● **Document segment**:
.....

Skeletal teratogenicity of industrial and environmental chemicals predicted with human pluripotent stem cells in vitro

EPA Grant Number: R839502
Title: Skeletal teratogenicity of industrial and environmental chemicals predicted with human pluripotent stem cells in vitro
Investigators: zur Nieden, Nicole I , Volz, David C.
Institution: University of California - Riverside
EPA Project Officer: Lasat, Mitch
Project Period: August 1, 2019 through July 31, 2022
Project Amount: $849,811
RFA: Advancing Actionable Alternatives to Vertebrate Animal Testing for Chemical Safety Assessment (2018) RFA Text |  Recipients Lists
Research Category: Safer Chemicals


Birth defects that affect musculoskeletal tissues account for 5% of all infant deaths. They may be caused by chemical ingredients in pesticides, fungicides, paints and food additives imposing substantial burdens on the affected individuals and families. Evaluating the safety of such chemicals using a suitable prenatal model of human embryos is therefore an essential scientific and societal goal. Currently, such evaluation is in vivo, mostly in rodents (integrated into OECD TG414, 415, 416, 421, 422), making it animal-, time- and cost-intensive. To spare animals, reduce cost and labor a variety of embryotoxicity assays have been proposed. However, these tests have mixed utility for routine industrial use, either because they still require the killing of animals or they have a relatively low predictivity for effects in humans. Consequently, innovative in vitro alternatives that adhere to the 3Rs while simultaneously being cost-effective and predictive of human risk are desperately needed.

.....

● **Data under study**:
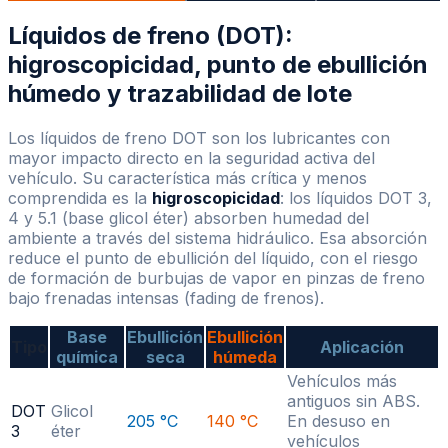
Líquidos de freno (DOT):
higroscopicidad, punto de ebullición
húmedo y trazabilidad de lote
Los líquidos de freno DOT son los lubricantes con
mayor impacto directo en la seguridad activa del
vehículo. Su característica más crítica y menos
comprendida es la
higroscopicidad
: los líquidos DOT 3,
4 y 5.1 (base glicol éter) absorben humedad del
ambiente a través del sistema hidráulico. Esa absorción
reduce el punto de ebullición del líquido, con el riesgo
de formación de burbujas de vapor en pinzas de freno
bajo frenadas intensas (fading de frenos).
Base
Ebullición
Ebullición
Tipo
Aplicación
química
seca
húmeda
Vehículos más
antiguos sin ABS.
DOT
Glicol
205 °C
140 °C
En desuso en
3
éter
vehículos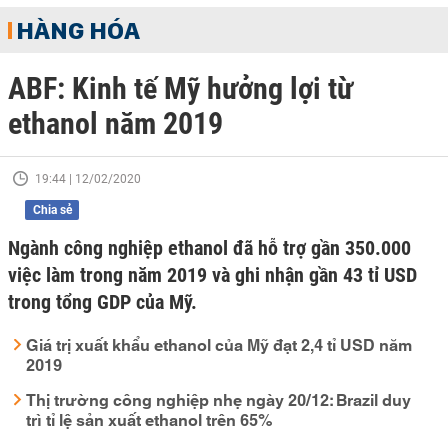
HÀNG HÓA
ABF: Kinh tế Mỹ hưởng lợi từ
ethanol năm 2019
19:44 | 12/02/2020
Chia sẻ
Ngành công nghiệp ethanol đã hỗ trợ gần 350.000
việc làm trong năm 2019 và ghi nhận gần 43 tỉ USD
trong tổng GDP của Mỹ.
Giá trị xuất khẩu ethanol của Mỹ đạt 2,4 tỉ USD năm
2019
Thị trường công nghiệp nhẹ ngày 20/12: Brazil duy
trì tỉ lệ sản xuất ethanol trên 65%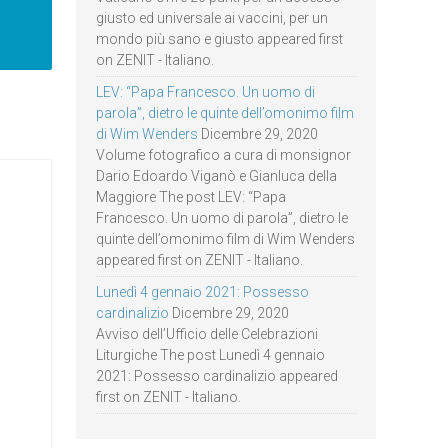
giusto ed universale ai vaccini, per un
mondo più sano e giusto appeared first
on ZENIT - Italiano.
LEV: “Papa Francesco. Un uomo di
parola”, dietro le quinte dell’omonimo film
di Wim Wenders
Dicembre 29, 2020
Volume fotografico a cura di monsignor
Dario Edoardo Viganò e Gianluca della
Maggiore The post LEV: “Papa
Francesco. Un uomo di parola”, dietro le
quinte dell’omonimo film di Wim Wenders
appeared first on ZENIT - Italiano.
Lunedì 4 gennaio 2021: Possesso
cardinalizio
Dicembre 29, 2020
Avviso dell’Ufficio delle Celebrazioni
Liturgiche The post Lunedì 4 gennaio
2021: Possesso cardinalizio appeared
first on ZENIT - Italiano.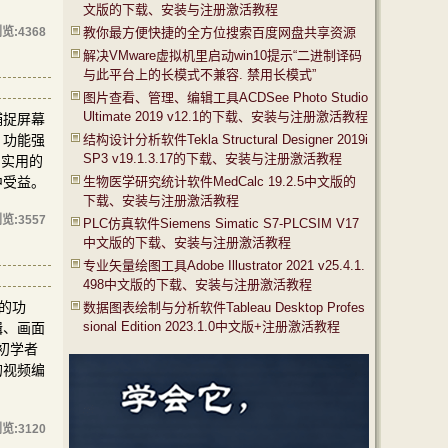
文版的下载、安装与注册激活教程
览:
4368
教你最方便快捷的全方位搜索百度网盘共享资源
解决VMware虚拟机里启动win10提示“二进制译码
与此平台上的长模式不兼容. 禁用长模式”
图片查看、管理、编辑工具ACDSee Photo Studio
Ultimate 2019 v12.1的下载、安装与注册激活教程
捕捉屏幕
，功能强
结构设计分析软件Tekla Structural Designer 2019i
SP3 v19.1.3.17的下载、安装与注册激活教程
常实用的
中受益。
生物医学研究统计软件MedCalc 19.2.5中文版的
下载、安装与注册激活教程
览:
3557
PLC仿真软件Siemens Simatic S7-PLCSIM V17
中文版的下载、安装与注册激活教程
专业矢量绘图工具Adobe Illustrator 2021 v25.4.1.
498中文版的下载、安装与注册激活教程
富的功
数据图表绘制与分析软件Tableau Desktop Profes
sional Edition 2023.1.0中文版+注册激活教程
辑、画面
合初学者
的视频编
览:
3120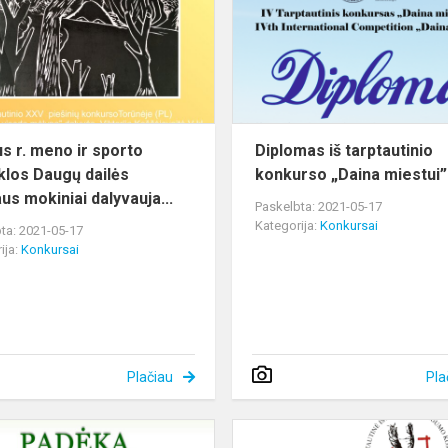
ir
sporto
mokyklos
Daugų
dailės
skyriaus
us r. meno ir sporto
Diplomas iš tarptautinio
mo...
los Daugų dailės
konkurso „Daina miestui”
us mokiniai dalyvauja...
Paskelbta: 2021-05-17
Kategorija:
Konkursai
ta: 2021-05-17
ija:
Konkursai
Plačiau
Pla
iame
Diplomantės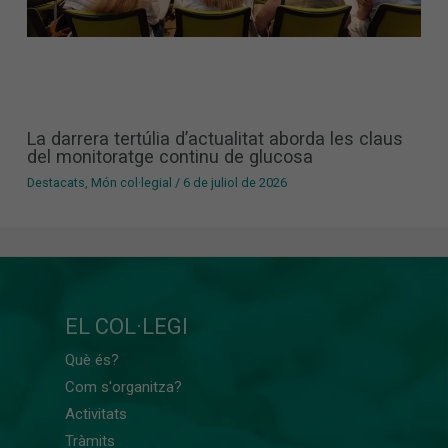
La darrera tertúlia d’actualitat aborda les claus
del monitoratge continu de glucosa
Destacats
,
Món col·legial
/
6 de juliol de 2026
EL COL·LEGI
Què és?
Com s'organitza?
Activitats
Tràmits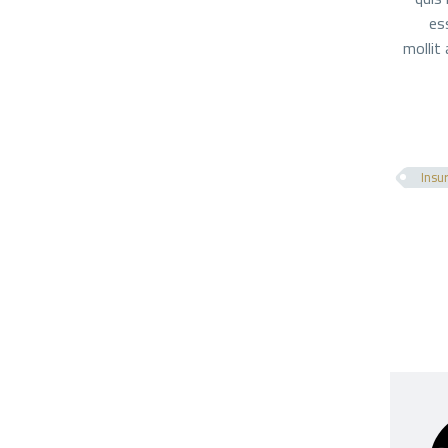
es
mollit
Insu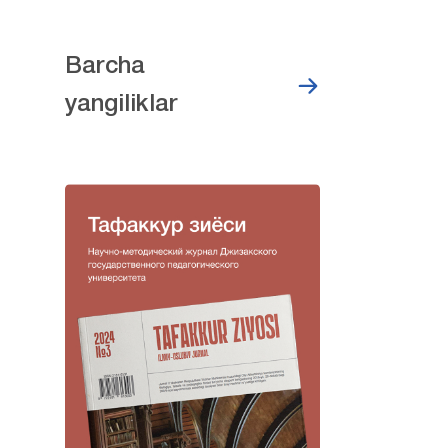
Barcha
yangiliklar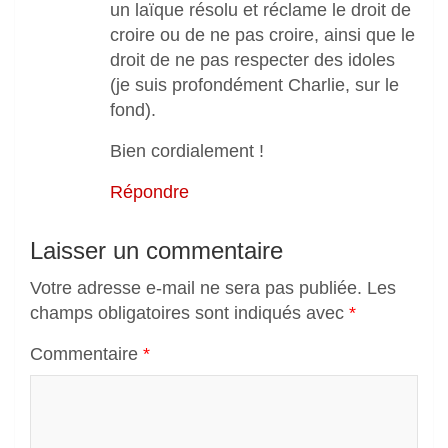
un laïque résolu et réclame le droit de
croire ou de ne pas croire, ainsi que le
droit de ne pas respecter des idoles
(je suis profondément Charlie, sur le
fond).
Bien cordialement !
Répondre
Laisser un commentaire
Votre adresse e-mail ne sera pas publiée.
Les
champs obligatoires sont indiqués avec
*
Commentaire
*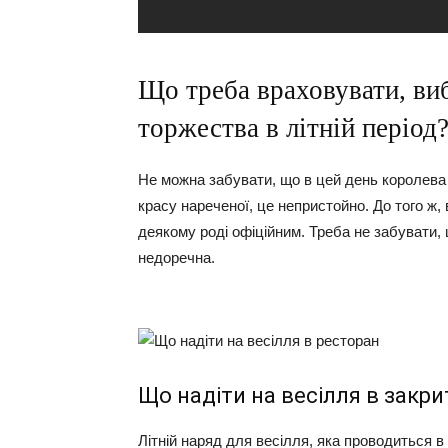
Що треба враховувати, ви
торжества в літній період
Не можна забувати, що в цей день королева
красу нареченої, це непристойно. До того ж,
деякому роді офіційним. Треба не забувати, 
недоречна.
Що надіти на весілля в закр
Літній наряд для весілля, яка проводиться 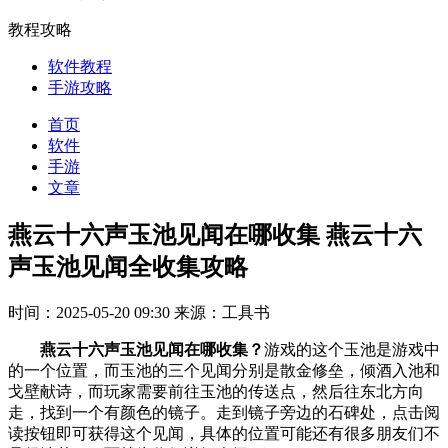
教程攻略
软件教程
手游攻略
首页
软件
手游
文章
燕云十六声玉池见闻在哪收集 燕云十六
声玉池见闻全收集攻略
时间：2025-05-20 09:30
来源：工具书
燕云十六声玉池见闻在哪收集？
游戏的这个玉池是游戏中
的一个位置，而玉池的三个见闻分别是散金修垒，倾酒入池和
戈壁献诗，而玩家需要前往玉池的传送点，然后往东北方向
走，找到一个有颜色的镜子。走到镜子旁边的石碑处，点击阅
读按钮即可获得这个见闻‌，具体的位置可能还有很多朋友们不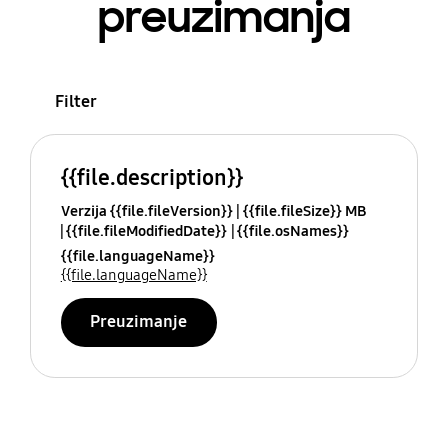
preuzimanja
Filter
{{file.description}}
Verzija {{file.fileVersion}}
{{file.fileSize}} MB
{{file.fileModifiedDate}}
{{file.osNames}}
{{file.languageName}}
{{file.languageName}}
Preuzimanje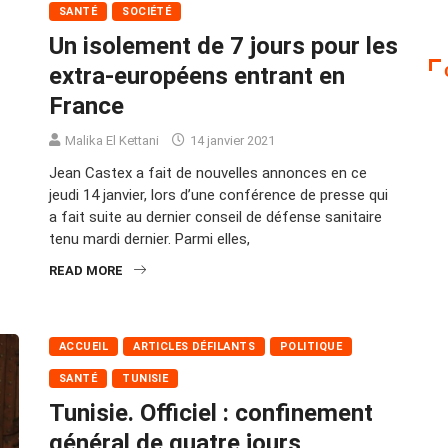
SANTÉ
SOCIÉTÉ
Un isolement de 7 jours pour les
extra-européens entrant en
France
Malika El Kettani
14 janvier 2021
Jean Castex a fait de nouvelles annonces en ce
jeudi 14 janvier, lors d’une conférence de presse qui
a fait suite au dernier conseil de défense sanitaire
tenu mardi dernier. Parmi elles,
READ MORE
ACCUEIL
ARTICLES DÉFILANTS
POLITIQUE
SANTÉ
TUNISIE
Tunisie. Officiel : confinement
général de quatre jours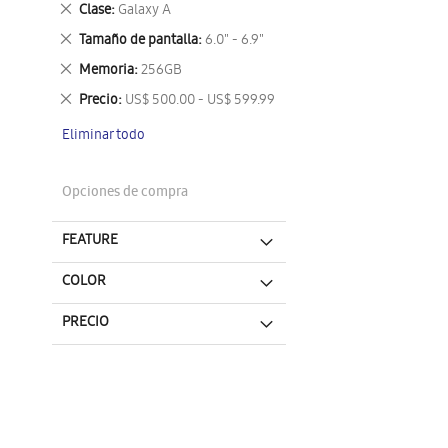
Eliminar
Clase
Galaxy A
este
Eliminar
Tamaño de pantalla
6.0" - 6.9"
artículo
este
Eliminar
Memoria
256GB
artículo
este
Eliminar
Precio
US$ 500.00 - US$ 599.99
artículo
este
Eliminar todo
artículo
Opciones de compra
FEATURE
COLOR
PRECIO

.....

● **Brief**:
Change "Investigators" to "Principal Investigators" in the grant summary, giving it again starting with "EPA Grant Number: R839502" and going on through "Volz, David C.".

● **Expected output**:
EPA Grant Number: R839502
Title: Skeletal teratogenicity of industrial and environmental chemicals predicted with human pluripotent stem cells in vitro
Principal Investigators: zur Nieden, Nicole I , Volz, David C.